Inhibition of Nipah Virus Infection In Vivo: Targeting an Early Stage of Paramyxovirus Fusion Activation during Viral Entry

In the paramyxovirus cell entry process, receptor binding triggers conformational changes in the fusion protein (F) leading to viral and cellular membrane fusion. Peptides derived from C-terminal heptad repeat (HRC) regions in F have been shown to inhibit fusion by preventing formation of the fusogenic six-helix bundle. We recently showed that the addition of a cholesterol group to HRC peptides active against Nipah virus targets these peptides to the membrane where fusion occurs, dramatically increasing their antiviral effect. In this work, we report that unlike the untagged HRC peptides, which bind to the postulated extended intermediate state bridging the viral and cell membranes, the cholesterol tagged HRC-derived peptides interact with F before the fusion peptide inserts into the target cell membrane, thus capturing an earlier stage in the F-activation process. Furthermore, we show that cholesterol tagging renders these peptides active in vivo: the cholesterol-tagged peptides cross the blood brain barrier, and effectively prevent and treat in an established animal model what would otherwise be fatal Nipah virus encephalitis. The in vivo efficacy of cholesterol-tagged peptides, and in particular their ability to penetrate the CNS, suggests that they are promising candidates for the prevention or therapy of infection by Nipah and other lethal paramyxoviruses.

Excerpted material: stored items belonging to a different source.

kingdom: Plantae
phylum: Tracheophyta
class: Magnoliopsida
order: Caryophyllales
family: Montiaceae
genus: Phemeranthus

Nipah (NiV) and Hendra (HeV) viruses are two lethal emerging zoonotic paramyxoviruses. In addition to acute infection, these viruses may lead to late-onset disease or relapse of encephalitis years after initial infection, as well as persistent or delayed neurological sequelae. We present a new strategy to prevent and treat NiV/HeV infection that may be broadly applicable for enveloped viral pathogens. Enveloped viruses must fuse their membrane with the target cell membrane in order to initiate infection, and blocking this step can prevent or treat infection, as clinically validated for HIV. For paramyxoviruses, however, peptides that bind the viral fusion protein have been shown to inhibit fusion in vitro, but not in vivo. The new strategy that we present here opens the door to clinically effective paramyxovirus fusion-inhibitory peptides. By targeting fusion-inhibitory peptides to the target membrane using a cholesterol tag, we capture an early stage in the viral fusion-activation process, thus drastically enhancing the efficacy of these peptides at inhibiting viral entry. Importantly, this strategy prevents and treats lethal Nipah virus infection in vivo. Membrane targeting of antiviral peptides thus offers a new approach to development of highly effective peptide fusion antivirals against important human pathogens.